== Dataset extract

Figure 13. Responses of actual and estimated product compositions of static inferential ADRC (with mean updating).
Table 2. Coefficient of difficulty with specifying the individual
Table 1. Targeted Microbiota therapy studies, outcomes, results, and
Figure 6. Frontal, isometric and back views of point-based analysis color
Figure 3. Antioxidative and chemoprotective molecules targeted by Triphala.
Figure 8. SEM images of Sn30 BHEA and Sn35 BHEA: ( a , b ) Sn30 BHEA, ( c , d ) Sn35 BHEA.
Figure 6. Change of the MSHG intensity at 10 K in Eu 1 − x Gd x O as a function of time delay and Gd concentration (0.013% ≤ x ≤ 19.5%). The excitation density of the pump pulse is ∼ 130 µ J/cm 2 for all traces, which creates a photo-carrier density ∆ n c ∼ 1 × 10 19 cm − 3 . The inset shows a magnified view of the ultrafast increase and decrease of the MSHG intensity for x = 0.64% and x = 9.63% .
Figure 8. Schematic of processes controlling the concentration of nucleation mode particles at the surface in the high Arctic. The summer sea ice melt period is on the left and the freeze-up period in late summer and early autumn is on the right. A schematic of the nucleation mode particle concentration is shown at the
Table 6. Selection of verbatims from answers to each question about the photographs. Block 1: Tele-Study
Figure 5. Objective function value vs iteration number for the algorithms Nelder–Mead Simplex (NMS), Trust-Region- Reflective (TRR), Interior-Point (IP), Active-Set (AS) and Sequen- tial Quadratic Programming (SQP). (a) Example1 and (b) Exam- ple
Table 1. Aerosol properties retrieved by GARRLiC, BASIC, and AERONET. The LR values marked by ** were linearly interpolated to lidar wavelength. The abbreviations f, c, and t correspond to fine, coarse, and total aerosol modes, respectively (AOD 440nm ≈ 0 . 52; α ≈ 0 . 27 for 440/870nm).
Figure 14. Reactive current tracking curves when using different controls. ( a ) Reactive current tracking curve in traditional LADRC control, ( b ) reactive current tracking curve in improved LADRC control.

====

Task statement
From the line with "Table 2. Coefficient" through the last line of the records, set down every line exactly as written and leave out all others.

Reply to the exercise
Table 2. Coefficient of difficulty with specifying the individual
Table 1. Targeted Microbiota therapy studies, outcomes, results, and
Figure 6. Frontal, isometric and back views of point-based analysis color
Figure 3. Antioxidative and chemoprotective molecules targeted by Triphala.
Figure 8. SEM images of Sn30 BHEA and Sn35 BHEA: ( a , b ) Sn30 BHEA, ( c , d ) Sn35 BHEA.
Figure 6. Change of the MSHG intensity at 10 K in Eu 1 − x Gd x O as a function of time delay and Gd concentration (0.013% ≤ x ≤ 19.5%). The excitation density of the pump pulse is ∼ 130 µ J/cm 2 for all traces, which creates a photo-carrier density ∆ n c ∼ 1 × 10 19 cm − 3 . The inset shows a magnified view of the ultrafast increase and decrease of the MSHG intensity for x = 0.64% and x = 9.63% .
Figure 8. Schematic of processes controlling the concentration of nucleation mode particles at the surface in the high Arctic. The summer sea ice melt period is on the left and the freeze-up period in late summer and early autumn is on the right. A schematic of the nucleation mode particle concentration is shown at the
Table 6. Selection of verbatims from answers to each question about the photographs. Block 1: Tele-Study
Figure 5. Objective function value vs iteration number for the algorithms Nelder–Mead Simplex (NMS), Trust-Region- Reflective (TRR), Interior-Point (IP), Active-Set (AS) and Sequen- tial Quadratic Programming (SQP). (a) Example1 and (b) Exam- ple
Table 1. Aerosol properties retrieved by GARRLiC, BASIC, and AERONET. The LR values marked by ** were linearly interpolated to lidar wavelength. The abbreviations f, c, and t correspond to fine, coarse, and total aerosol modes, respectively (AOD 440nm ≈ 0 . 52; α ≈ 0 . 27 for 440/870nm).
Figure 14. Reactive current tracking curves when using different controls. ( a ) Reactive current tracking curve in traditional LADRC control, ( b ) reactive current tracking curve in improved LADRC control.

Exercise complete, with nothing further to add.